Wednesday, April 10, 2013

If you were in the zoo...

Take a moment to imagine something:
You open your eyes in the morning, stretch and stand up.  You drink in the warm sunshine and the beautiful scenery out your window.  All you want to do is go out and run, but you can't.  There just isn't enough space in your room to move; it's so crowded and messy. 
Everything you need to survive is given to you in that room: your food, your water, even your bathroom is contained within that space.  However, there is nothing to do there. There are no books, no electronics,  no paper or pens, no music, no TV, not even so much as a ball to bounce against the wall.  You remember that you are supposed to act a certain way. You know how to speak English, how to read and write, and how to play baseball, but somehow you've found yourself forgetting.  With no one to talk to, you don't have the need for speech, so you don't talk.  Without space, you never have need to walk, so you either stand or lay on the floor for most of the day.  The only company you have are your thoughts, but even they are diminishing. 
Later in the evening, your mother opens your door, says hello, and hands you a bowl of soup for supper.  Then she leaves, the sun goes down, and you have nothing better to do than go to sleep.

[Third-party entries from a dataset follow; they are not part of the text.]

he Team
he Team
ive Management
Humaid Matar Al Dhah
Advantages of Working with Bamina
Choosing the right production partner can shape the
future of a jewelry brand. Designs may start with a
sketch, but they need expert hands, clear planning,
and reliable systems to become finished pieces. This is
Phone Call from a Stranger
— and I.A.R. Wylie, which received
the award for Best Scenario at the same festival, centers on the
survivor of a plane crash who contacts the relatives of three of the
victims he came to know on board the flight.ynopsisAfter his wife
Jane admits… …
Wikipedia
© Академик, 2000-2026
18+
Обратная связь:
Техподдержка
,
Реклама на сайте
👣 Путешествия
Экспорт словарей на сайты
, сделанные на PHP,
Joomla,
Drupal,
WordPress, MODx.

Sound totally bizarre? For humans, it is.  We are not confined 24/7; and even prisoners are allowed the chance to leave their cells for a short time and partake in various activities. However, for animals in many zoos, this insane scenario is a reality.  They are left, day after day, with nothing to do except pace back and forth or lay on the ground. 

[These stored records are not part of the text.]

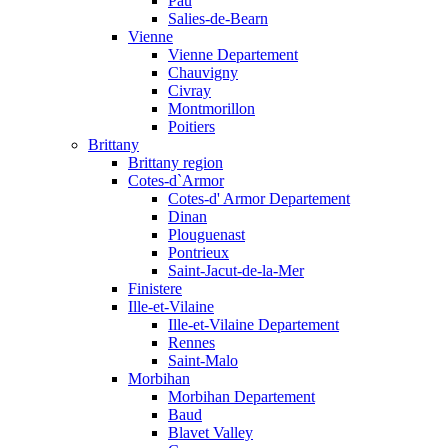
Pau
Salies-de-Bearn
Vienne
Vienne Departement
Chauvigny
Civray
Montmorillon
Poitiers
Brittany
Brittany region
Cotes-d`Armor
Cotes-d' Armor Departement
Dinan
Plouguenast
Pontrieux
Saint-Jacut-de-la-Mer
Finistere
Ille-et-Vilaine
Ille-et-Vilaine Departement
Rennes
Saint-Malo
Morbihan
Morbihan Departement
Baud
Blavet Valley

So what can we do? Enrichment is the answer! Comment with ideas on how we can keep captive animals stimulated mentally and physically :)
  Photo Credit:


  1. Well for cheetahs, I know some zoos have awesome enrichment programs where they are able to chase some sort of bait in a large area. I feel like relating this idea to other types of animals is a good type of enrichment!!

  2. Agreed, for predatory animals maybe a chase line could be set up or even like they have for dogs, food puzzles. When they figure out how to solve the puzzle they get a treat. For non-chase oriented animals, you could use a food puzzle again or put some other type of interactive toys in. First thing that comes to mind are those large spheres that horses can roll or are hung from rafters for them to play with.